Actually, Russia has never seriously counted on these kind of alliances and long-term commitments. The European Economic Union and Collective Security Treaty Organization (CSTO) partners should take note – in 2015 Vladimir Putin stated: “Thank God, Russia is not part of any alliances. This is also a guarantee of our sovereignty. Any nation that is part of an alliance gives up part of its sovereignty. This does not always meet the national interests of a given country, but this is their sovereign decision.” Genuine multipolarity for Russia is an independence from all.
What is freedom?
The Russian version of multipolarity is not about the establishment of a new system of checks and balances between developing nations with a goal of creating a safer world based on the principles of international law, as Putin spoke of back in 2003. Russia, circa 2016, would prefer not even XIX century Europe as we are accustomed to hearing (remember the anti-Napoleonic coalition and Crimea War), but a world of the 1930s where beside powerful France and England, the USSR and Germany could have an almost unchecked increase in their potential, building their own “centers of power” and eventually dominating the neighbors.
Practically speaking, Russia views the system of international legal restrictions and obligations that the West «forced» on Russia in the 1990s as the direct imposition of the rules of the game by a victor to the loser, although Russia does not consider itself to be a loser.
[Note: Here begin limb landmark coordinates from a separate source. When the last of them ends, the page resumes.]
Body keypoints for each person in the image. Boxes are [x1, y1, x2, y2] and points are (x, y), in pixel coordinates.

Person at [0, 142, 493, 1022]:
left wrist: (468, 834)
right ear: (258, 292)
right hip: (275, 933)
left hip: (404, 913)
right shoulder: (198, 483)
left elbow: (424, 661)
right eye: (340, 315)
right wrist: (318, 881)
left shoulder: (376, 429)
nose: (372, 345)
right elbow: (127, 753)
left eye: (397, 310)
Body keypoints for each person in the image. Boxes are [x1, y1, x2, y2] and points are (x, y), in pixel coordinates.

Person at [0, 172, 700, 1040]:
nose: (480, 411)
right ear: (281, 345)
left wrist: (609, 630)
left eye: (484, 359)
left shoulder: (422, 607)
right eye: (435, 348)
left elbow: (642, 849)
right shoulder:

Russia’s ever persisting demand for the West to “treat Russia as an equal” and the lack of a positive response from the West, ‘forced’ Kremlin the break the rules of the games in Crimea – which Kremlin views as a just move.
A multipolar world for Russia serves as a possibility to break international law when it is “just” and fits with the real balance of power as seen from Moscow.
This approach does not dictate Russia ruin the West, destroy the U.S., and storm Brussels with the tanks. In fact, Putin, Lavrov and many other Russian high officials continuously highlight that Moscow would be happy to come back to cooperation with its “western partners” if the West accepts Russia’s position on the matter.
A multipolar world for Russia is a tool to bring back some of the privileges and advantages of the former centuries - times before the unilateralism of law and human rights, a time of “rule of the gun” and a constant balancing just on the brink of war.
The world is no longer unipolar, but in a transitional state, with unipolarity fading. However, even if we recognize that the world of one hegemon is truly unjust and that a new order which guarantees greater engagement of developing nations is required, the solution cannot be based on the denial of the basic principles that were achieved with the collapse of the last global empire in 1991.